Minister of Health
- In office 2012–2015
- Preceded by: Rudyard Spencer
- Succeeded by: Horace Dalley

MP for Saint Thomas Eastern
- In office 1993–2010

Personal details
- Party: PNP
- Alma mater: Ardenne High School

= Fenton Ferguson =

Jamaican politician and dental surgeon

Fenton Rudyard Ferguson CD is a Jamaican politician with the People's National Party. He began serving as Jamaica's Minister of labor and social security under Prime Minister Portia Simpson-Miller in 2012. He is a dental surgeon. Fenton Ferguson was the MP for Saint Thomas Eastern. His opponent in 2016 was Mr. Delano Seiveright. Ferguson was moved to labor and social security after he remarked that babies who died as a result of the Klebsiella outbreak in 2015 at Victoria Jubilee Hospital are “not babies in the real sense” during his tenure as Minister of Health when many premature babies died from that bacteria.

==Career==
Ferguson was elected to Parliament in 1993 from East St. Thomas, defeating Pearnel Charles of the Jamaica Labour Party and ending the JLP's 45-year hold on the constituency. He was elected a vice-president of the People's National Party in 2006 along with Angela Brown-Burke, Derrick Kellier, and Peter Phillips, beating out Sharon Hay-Webster, Louis Moyston and Kern Spencer.

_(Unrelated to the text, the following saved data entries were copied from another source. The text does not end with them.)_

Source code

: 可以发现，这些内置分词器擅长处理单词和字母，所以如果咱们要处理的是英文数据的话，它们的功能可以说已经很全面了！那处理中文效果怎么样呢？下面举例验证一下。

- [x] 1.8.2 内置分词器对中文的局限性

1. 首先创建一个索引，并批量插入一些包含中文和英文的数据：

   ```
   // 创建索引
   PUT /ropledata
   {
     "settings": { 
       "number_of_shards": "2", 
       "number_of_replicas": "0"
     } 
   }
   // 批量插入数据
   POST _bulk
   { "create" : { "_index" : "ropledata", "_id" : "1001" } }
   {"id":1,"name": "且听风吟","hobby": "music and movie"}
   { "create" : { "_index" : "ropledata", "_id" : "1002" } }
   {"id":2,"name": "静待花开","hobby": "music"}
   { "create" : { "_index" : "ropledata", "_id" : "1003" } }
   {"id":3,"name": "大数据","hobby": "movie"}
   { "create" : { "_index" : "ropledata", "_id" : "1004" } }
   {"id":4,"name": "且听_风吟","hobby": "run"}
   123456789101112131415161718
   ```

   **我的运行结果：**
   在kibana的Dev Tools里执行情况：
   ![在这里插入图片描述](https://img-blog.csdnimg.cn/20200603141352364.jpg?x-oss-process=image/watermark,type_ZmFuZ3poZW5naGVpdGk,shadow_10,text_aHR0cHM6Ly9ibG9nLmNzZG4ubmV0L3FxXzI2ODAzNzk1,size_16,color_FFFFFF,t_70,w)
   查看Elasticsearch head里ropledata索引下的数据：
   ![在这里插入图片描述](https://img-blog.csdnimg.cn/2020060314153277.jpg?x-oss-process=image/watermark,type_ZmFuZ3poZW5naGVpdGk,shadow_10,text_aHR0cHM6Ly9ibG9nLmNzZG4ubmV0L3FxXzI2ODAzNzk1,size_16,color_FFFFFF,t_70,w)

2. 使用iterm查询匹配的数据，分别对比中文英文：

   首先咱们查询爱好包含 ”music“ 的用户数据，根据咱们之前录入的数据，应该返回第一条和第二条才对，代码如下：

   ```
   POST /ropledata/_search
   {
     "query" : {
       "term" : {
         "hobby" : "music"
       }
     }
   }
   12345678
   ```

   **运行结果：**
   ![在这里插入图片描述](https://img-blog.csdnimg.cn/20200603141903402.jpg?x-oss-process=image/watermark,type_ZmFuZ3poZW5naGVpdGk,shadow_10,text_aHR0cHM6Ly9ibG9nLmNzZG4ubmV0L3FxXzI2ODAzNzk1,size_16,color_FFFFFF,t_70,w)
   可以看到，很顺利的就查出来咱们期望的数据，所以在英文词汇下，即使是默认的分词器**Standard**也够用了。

He faced Charles' daughter Patrece Charles-Freeman in the 2011 election in the same East St. Thomas constituency, defeating her by 8,018 votes to 7,547. On September 3, 2020, parliamentary elections, Ferguson lost his seat to Dr. Michelle Charles, the daughter of Pearnel Charles Sr and brother of Pearnel Charles Jr. For the first time ever a brother and sister pair sat in Gordon House.

==Personal life==
Ferguson attended Ardenne High School in Kingston before moving to the United States to attend Howard University, where he earned a B.Sc. in chemistry in 1974. His sister, Dr. Millicent A. Comrie, specializes in obstetrics and gynecology at Maimonides Medical Center in Brooklyn, NY.